I also had not heard of Wubi, and no wonder… It’s strictly an Ubuntu project
Wikipedia Wubi entry
I also had not heard of a loop device (which is different than a loopback device), but after reading up on it, it’s really not different than a lot of things that commonly exist… By definition (Wikipedia loop device entry) a loop device isn’t too much different than mounting an optical device (CDROM, DVDROM, etc), or the filesystem for any virtual technology (eg VMware, Virtualbox, Xen, etc).
So, unlike previous opinions in this thread I can’t agree in general about file permissions performance, it probably won’t be that noticeable on typical Workstations which typically run only one main program at a time anyway.
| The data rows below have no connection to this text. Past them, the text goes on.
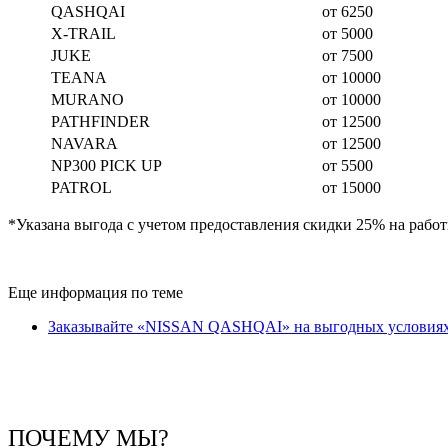
QASHQAI
от 6250
X-TRAIL
от 5000
JUKE
от 7500
TEANA
от 10000
MURANO
от 10000
PATHFINDER
от 12500
NAVARA
от 12500
NP300 PICK UP
от 5500
PATROL
от 15000
*Указана выгода с учетом предоставления скидки 25% на работ
Еще информация по теме
Заказывайте «NISSAN QASHQAI» на выгодных условиях 
ПОЧЕМУ МЫ?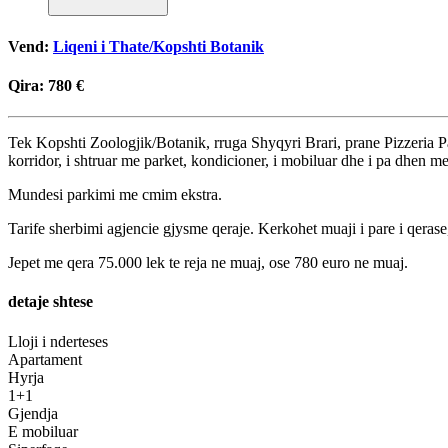
Vend:
Liqeni i Thate/Kopshti Botanik
Qira:
780 €
Tek Kopshti Zoologjik/Botanik, rruga Shyqyri Brari, prane Pizzeria Pava
korridor, i shtruar me parket, kondicioner, i mobiluar dhe i pa dhen m
Mundesi parkimi me cmim ekstra.
Tarife sherbimi agjencie gjysme qeraje. Kerkohet muaji i pare i qerase
Jepet me qera 75.000 lek te reja ne muaj, ose 780 euro ne muaj.
detaje shtese
Lloji i nderteses
Apartament
Hyrja
1+1
Gjendja
E mobiluar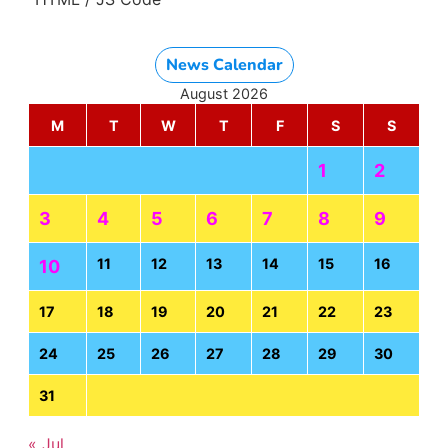
News Calendar
August 2026
M
T
W
T
F
S
S
1
2
3
4
5
6
7
8
9
11
12
13
14
15
16
10
17
18
19
20
21
22
23
24
25
26
27
28
29
30
31
« Jul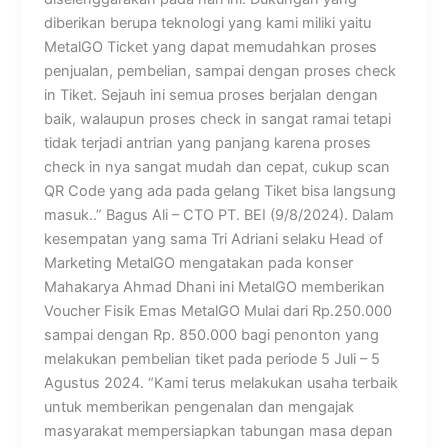
diberikan berupa teknologi yang kami miliki yaitu
MetalGO Ticket yang dapat memudahkan proses
penjualan, pembelian, sampai dengan proses check
in Tiket. Sejauh ini semua proses berjalan dengan
baik, walaupun proses check in sangat ramai tetapi
tidak terjadi antrian yang panjang karena proses
check in nya sangat mudah dan cepat, cukup scan
QR Code yang ada pada gelang Tiket bisa langsung
masuk..” Bagus Ali – CTO PT. BEI (9/8/2024). Dalam
kesempatan yang sama Tri Adriani selaku Head of
Marketing MetalGO mengatakan pada konser
Mahakarya Ahmad Dhani ini MetalGO memberikan
Voucher Fisik Emas MetalGO Mulai dari Rp.250.000
sampai dengan Rp. 850.000 bagi penonton yang
melakukan pembelian tiket pada periode 5 Juli – 5
Agustus 2024. “Kami terus melakukan usaha terbaik
untuk memberikan pengenalan dan mengajak
masyarakat mempersiapkan tabungan masa depan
Totally not described in the Wikipedia entries is what really distinguishes Wubi from paravirtualized systems, but that should be relatively easy to figure out… Whereas paravirtualized systems (eg VMware, Xen, Virtualbox, etc) run in their own isolated space separated from the Host by a hypervisor, Wubi runs in the standard virtual application (User) memory space of the Host machine.
Considering the implications, as I noted before I can’t see any real problem doing that aside from noting the <very> busy processing as all process calls within the wubi VM (again, it’s a standard application VM, not a paravirtualized VM) would be made through the Ubuntu OS, then to the Windows OS, then to the hardware (CPU, RAM, Peripherals).
So, as noted this isn’t suitable for probably even moderate multi-tasking but if you’re interested in doing something relatively small, quick or a relatively light load… It looks OK for me.
That all said, it’s an Ubuntu technology, and understandably highly customized to run Ubuntu. Someone would have to be very motivated to try to modify it for any other distro.